→ Document extract:
"""
Tag: St. James the Less Episcopal Church

Robert Mitcheson, Philadelphia Merchant

When my English-born three-times great-grandfather Robert Mitcheson arrived in Philadelphia from the West Indies in 1817, he was a 38-year-old unattached merchant. Within two years he was married and had started a family, established a new career and was on the way to becoming an American citizen.

Robert (1779-1859) grew up in County Durham, England, where his father was a farmer and small-scale landowner.1 Robert became an iron manufacturer as a young man, then spent some time in the West Indies. Family stories say he was largely occupied in the West Indies trade. In 1817 he sailed from Antigua to Philadelphia with the intention of settling in the United States. He applied for naturalization – a first step towards citizenship — in July, 18202 and took an oath of citizenship on Sept. 12, 1825.

Perhaps he had met his future wife, Scottish-born Mary Frances (Fanny) MacGregor, on a previous trip to the city. I have not found a record of their marriage, but it probably took place in Philadelphia. The couple’s first child, Robert McGregor Mitcheson, was born on August 15, 1818 and baptized at St. John’s Episcopal Church in north-end Philadelphia.2

In 1819 Robert was listed in a city directory as a distiller, and the following year’s directory clarified that he made brandy and cordials. The business was located at 275 North Third Street, in the Northern Liberties area of the city. The distillery continued to appear in each annual directory until 1835, when Robert was simply listed as “gentleman”, with his home address on Coates Street.

This painting of Monteith House, the family home in Spring Garden, was painted by a young Catharine Mitcheson. Robert’s wife, Fanny, grew up near Port of Menteith, Scotland. Bagg family collection.

The family appeared in the U.S. census for the first time in 1830,3 living in Spring Garden, then a largely rural part of Philadelphia. Robert owned a large lot bounded by Coates (later renamed Fairmount Street) and Olive Streets, between Eleventh and Twelfth Streets. There, he and Fanny raised their five children: Robert McGregor (1818-1877), Catharine (my two-times great-grandmother, 1822-1914), Duncan (1827-1904), Joseph McGregor (1828-1886) and Mary Frances (1833-1919). Two other children, Sarah and Virginia, died as babies. Two of their sons graduated from the University of Pennsylvania. Robert M. became an Episcopal minister, and Joseph, who went by the name MacGregor J. Mitcheson, was a lawyer.

Robert never became part of city’s elite, despite his financial success. For one thing, he was a newcomer living in an old city. Founded in 1682, Philadelphia was the birthplace of the United States and many of its citizens were known as the descendants of colonial and revolutionary families. Also, Robert appears to have been a low-key person. A search for his name in local newspapers brought up only one article that named a long list of people involved in establishing a refuge for boys.
"""
→ Dataset content:
"""
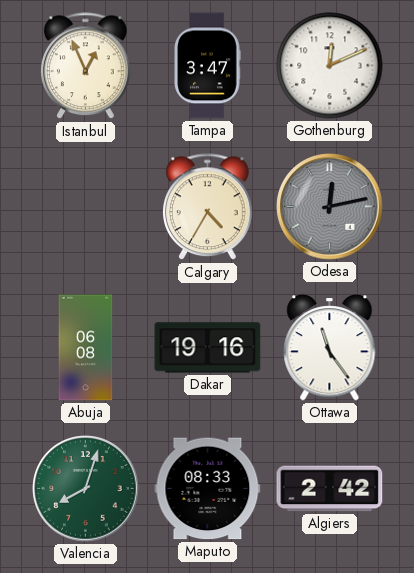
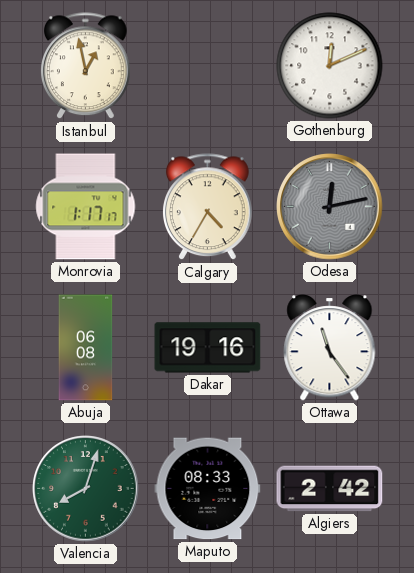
Istanbul: 12:56 -> 12:58
Tampa: 3:47 -> none
Monrovia: none -> 1:17
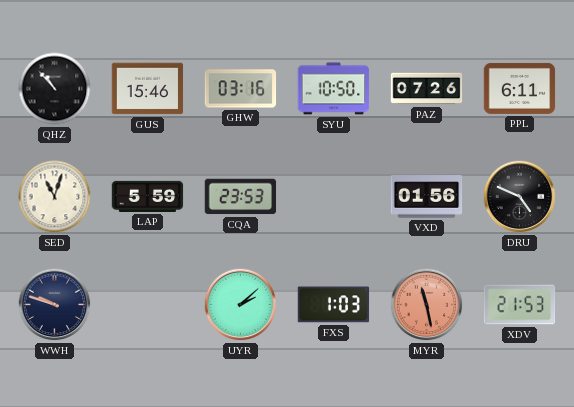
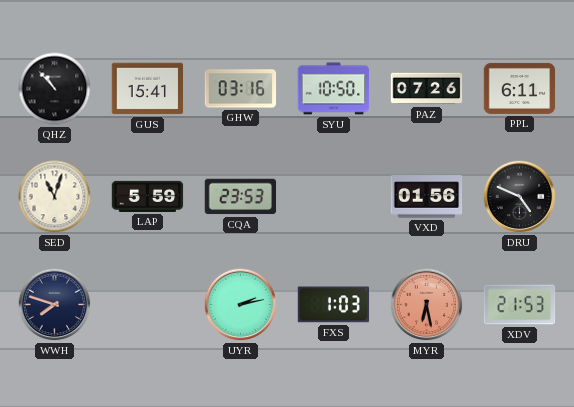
GUS: 15:46 -> 15:41
WWH: 9:48 -> 7:48
UYR: 2:08 -> 2:13
MYR: 11:28 -> 6:28
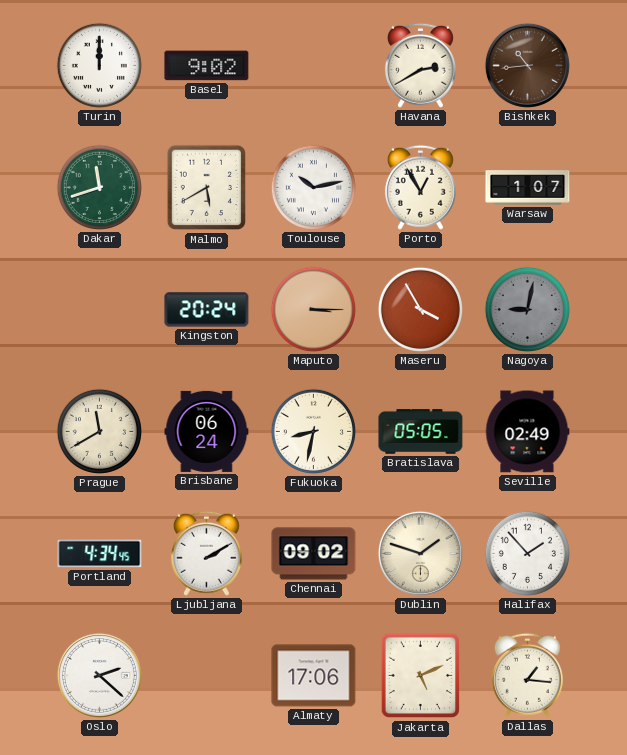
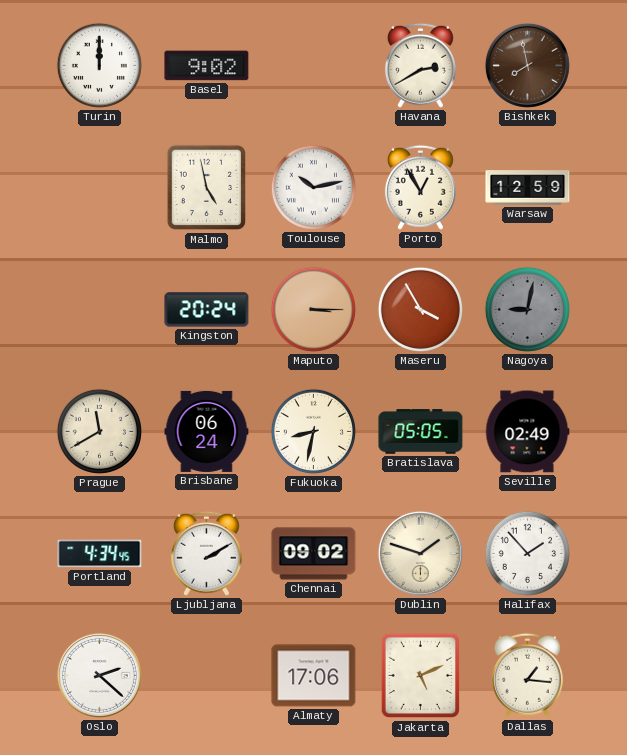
Bishkek: 10:44 -> 7:58
Dakar: 11:42 -> none
Malmo: 5:40 -> 4:58
Warsaw: 1:07 -> 12:59
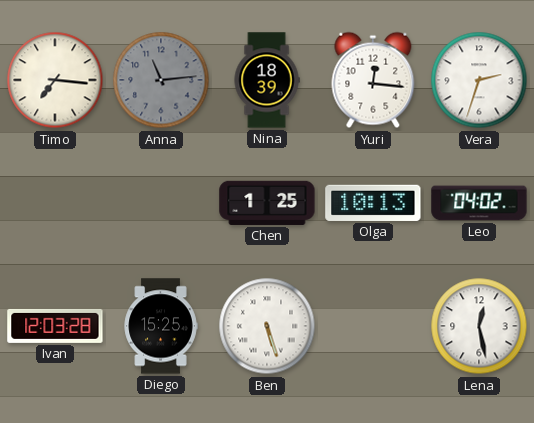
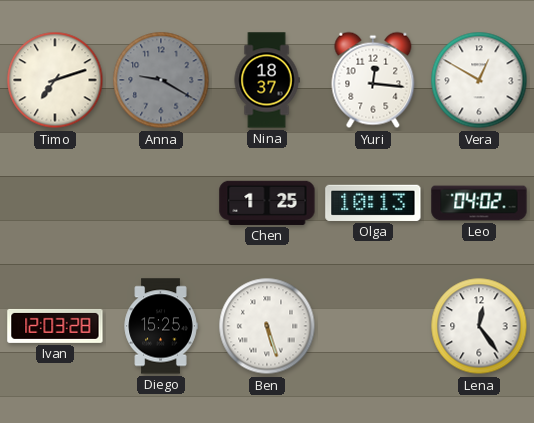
Timo: 7:16 -> 7:12
Anna: 11:14 -> 9:20
Nina: 18:39 -> 18:37
Vera: 2:33 -> 12:50
Lena: 12:28 -> 12:24
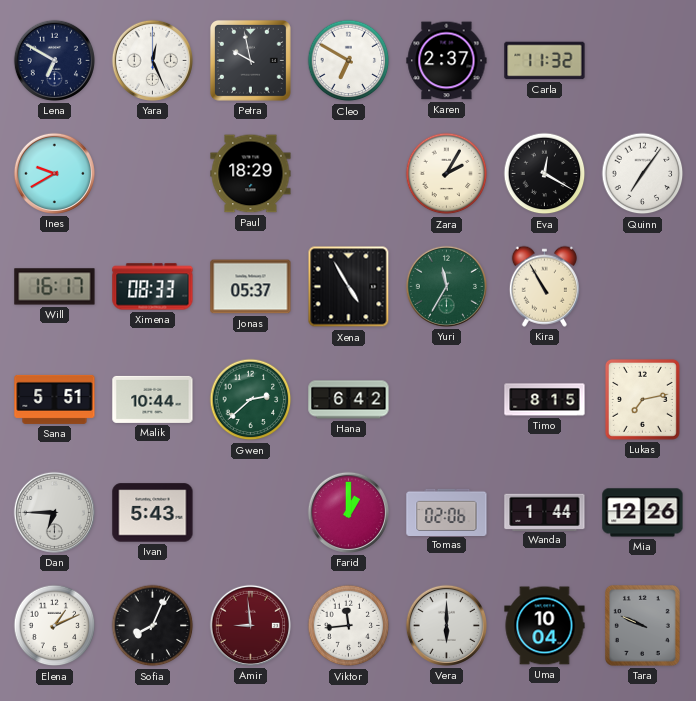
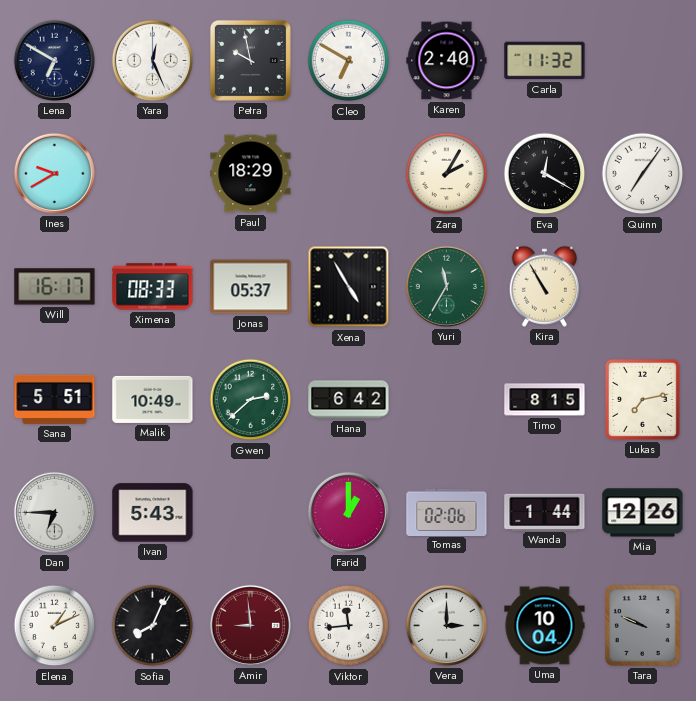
Karen: 2:37 -> 2:40
Malik: 10:44 -> 10:49
Vera: 6:00 -> 3:00
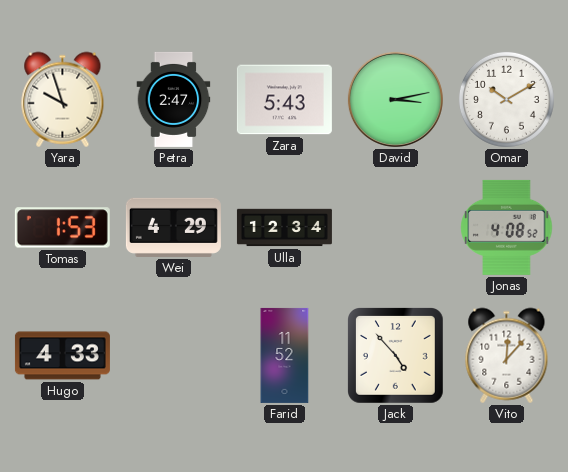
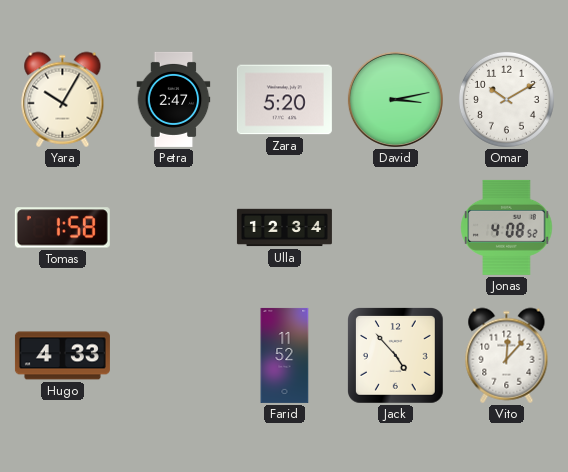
Yara: 9:57 -> 10:05
Zara: 5:43 -> 5:20
Tomas: 1:53 -> 1:58
Wei: 4:29 -> none
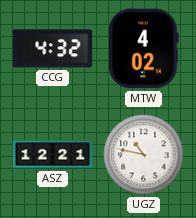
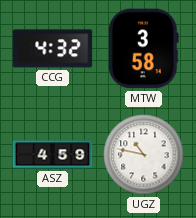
MTW: 4:02 -> 3:58
ASZ: 12:21 -> 4:59
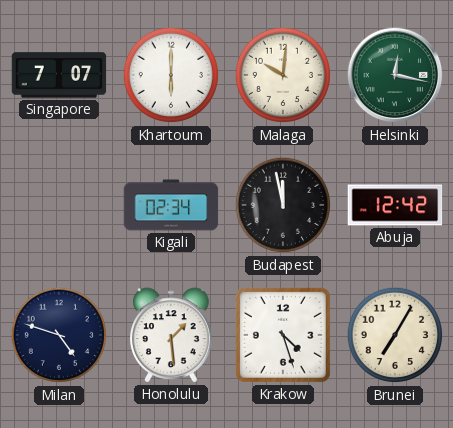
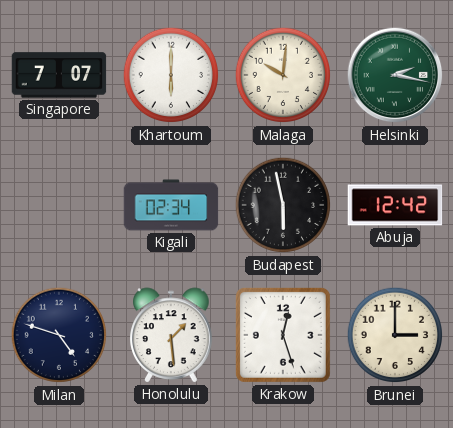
Helsinki: 12:17 -> 2:17
Budapest: 11:58 -> 5:58
Krakow: 4:27 -> 12:27
Brunei: 7:05 -> 3:00
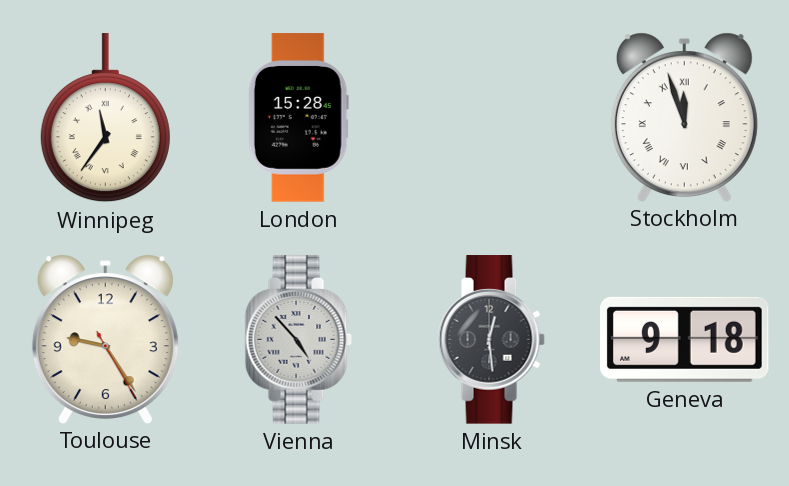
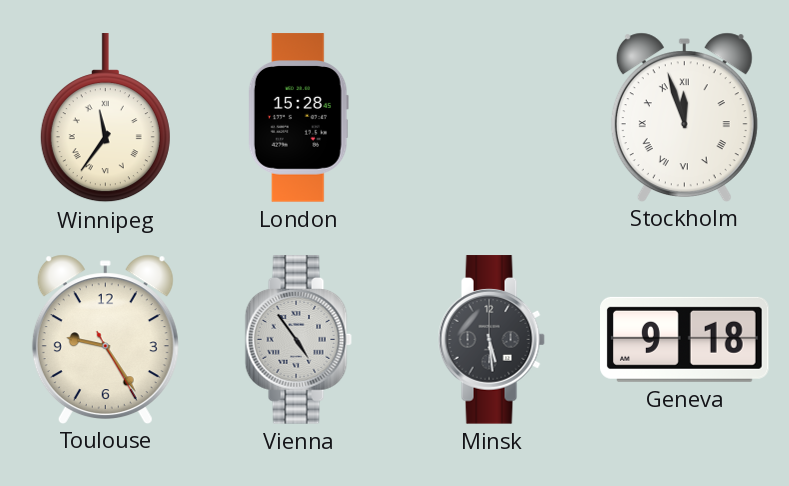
Vienna: 4:53 -> 4:54
Minsk: 12:29 -> 5:29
"""
→ Goal:
Copy out the part of the Robert Mitcheson passage that begins at "Tag: St. James" and ends after "an American citizen.". Rely only on the Robert Mitcheson passage, not on the listing.

→ Result for this task:
Tag: St. James the Less Episcopal Church

Robert Mitcheson, Philadelphia Merchant

When my English-born three-times great-grandfather Robert Mitcheson arrived in Philadelphia from the West Indies in 1817, he was a 38-year-old unattached merchant. Within two years he was married and had started a family, established a new career and was on the way to becoming an American citizen.